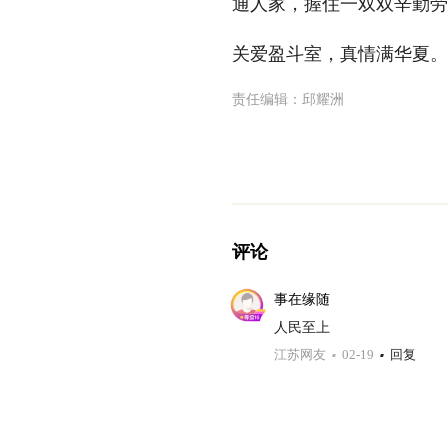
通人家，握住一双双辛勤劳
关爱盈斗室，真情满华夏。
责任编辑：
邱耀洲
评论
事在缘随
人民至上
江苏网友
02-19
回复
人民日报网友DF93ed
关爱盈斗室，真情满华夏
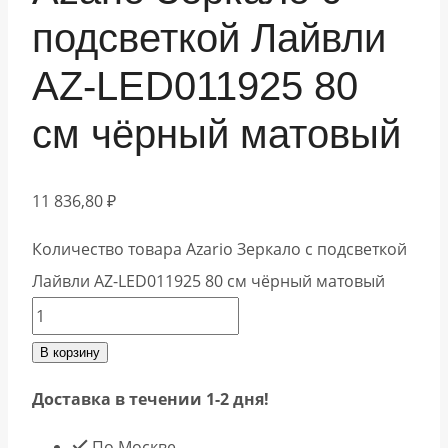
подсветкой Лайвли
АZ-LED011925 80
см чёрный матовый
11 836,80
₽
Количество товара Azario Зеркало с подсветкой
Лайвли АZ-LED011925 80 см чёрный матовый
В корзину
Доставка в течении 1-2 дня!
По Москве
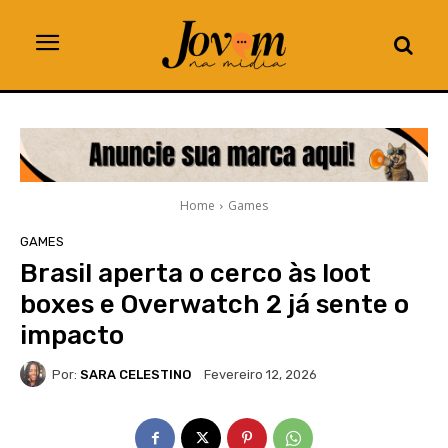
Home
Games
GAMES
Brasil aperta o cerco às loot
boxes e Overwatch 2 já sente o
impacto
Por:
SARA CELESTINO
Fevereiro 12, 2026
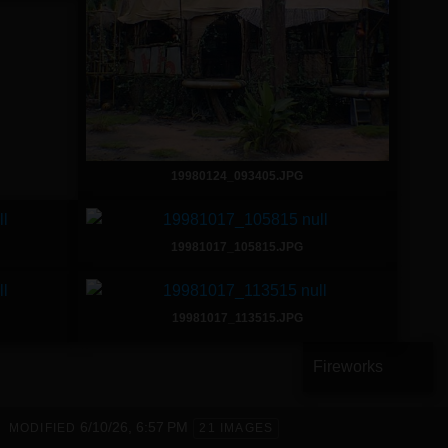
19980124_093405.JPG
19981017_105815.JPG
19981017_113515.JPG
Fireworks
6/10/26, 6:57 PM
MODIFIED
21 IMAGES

==

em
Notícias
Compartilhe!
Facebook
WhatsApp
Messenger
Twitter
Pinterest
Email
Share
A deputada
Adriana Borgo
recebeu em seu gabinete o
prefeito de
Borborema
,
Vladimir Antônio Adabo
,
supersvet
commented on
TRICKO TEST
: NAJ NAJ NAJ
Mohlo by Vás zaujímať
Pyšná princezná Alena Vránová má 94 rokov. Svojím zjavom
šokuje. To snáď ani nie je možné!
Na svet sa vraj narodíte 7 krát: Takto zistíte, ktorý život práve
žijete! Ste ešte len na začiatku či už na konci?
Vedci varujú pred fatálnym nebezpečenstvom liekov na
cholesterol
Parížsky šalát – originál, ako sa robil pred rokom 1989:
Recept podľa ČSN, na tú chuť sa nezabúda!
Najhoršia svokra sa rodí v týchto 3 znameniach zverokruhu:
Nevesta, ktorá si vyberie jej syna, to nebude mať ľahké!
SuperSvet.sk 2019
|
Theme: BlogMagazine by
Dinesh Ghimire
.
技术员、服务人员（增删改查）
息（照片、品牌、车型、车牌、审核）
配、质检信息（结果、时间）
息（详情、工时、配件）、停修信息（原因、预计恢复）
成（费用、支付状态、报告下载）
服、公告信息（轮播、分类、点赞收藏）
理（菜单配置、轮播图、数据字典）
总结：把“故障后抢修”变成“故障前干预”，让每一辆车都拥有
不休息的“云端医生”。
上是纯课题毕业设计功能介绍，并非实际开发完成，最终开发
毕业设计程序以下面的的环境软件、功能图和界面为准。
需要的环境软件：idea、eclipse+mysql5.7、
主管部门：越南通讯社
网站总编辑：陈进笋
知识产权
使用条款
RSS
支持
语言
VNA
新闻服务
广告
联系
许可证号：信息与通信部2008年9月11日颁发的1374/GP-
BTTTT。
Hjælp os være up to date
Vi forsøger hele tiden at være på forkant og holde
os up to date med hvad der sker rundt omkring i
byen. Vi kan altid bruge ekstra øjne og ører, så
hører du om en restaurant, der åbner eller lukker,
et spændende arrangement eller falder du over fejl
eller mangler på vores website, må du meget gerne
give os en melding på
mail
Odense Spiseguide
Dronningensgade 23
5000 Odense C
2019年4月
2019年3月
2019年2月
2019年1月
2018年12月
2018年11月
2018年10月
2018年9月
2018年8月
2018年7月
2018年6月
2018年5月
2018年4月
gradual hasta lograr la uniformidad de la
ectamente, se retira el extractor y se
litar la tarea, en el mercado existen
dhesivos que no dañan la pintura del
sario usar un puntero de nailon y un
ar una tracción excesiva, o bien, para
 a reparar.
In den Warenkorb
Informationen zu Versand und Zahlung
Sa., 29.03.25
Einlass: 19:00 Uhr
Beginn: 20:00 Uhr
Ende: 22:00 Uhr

**Task description**
Your reply should consist solely of the lines above from the line containing "通人家，握住一双双辛勤劳" up to and including the line containing "19981017_105815.JPG", reproduced exactly, minus the pictures.

**Answer for this exercise**
通人家，握住一双双辛勤劳
关爱盈斗室，真情满华夏。
责任编辑：
邱耀洲
评论
事在缘随
人民至上
江苏网友
02-19
回复
人民日报网友DF93ed
关爱盈斗室，真情满华夏
подсветкой Лайвли
АZ-LED011925 80
см чёрный матовый
11 836,80
₽
Количество товара Azario Зеркало с подсветкой
Лайвли АZ-LED011925 80 см чёрный матовый
В корзину
Доставка в течении 1-2 дня!
По Москве
Home
Games
GAMES
Brasil aperta o cerco às loot
boxes e Overwatch 2 já sente o
impacto
Por:
SARA CELESTINO
Fevereiro 12, 2026
19980124_093405.JPG
19981017_105815.JPG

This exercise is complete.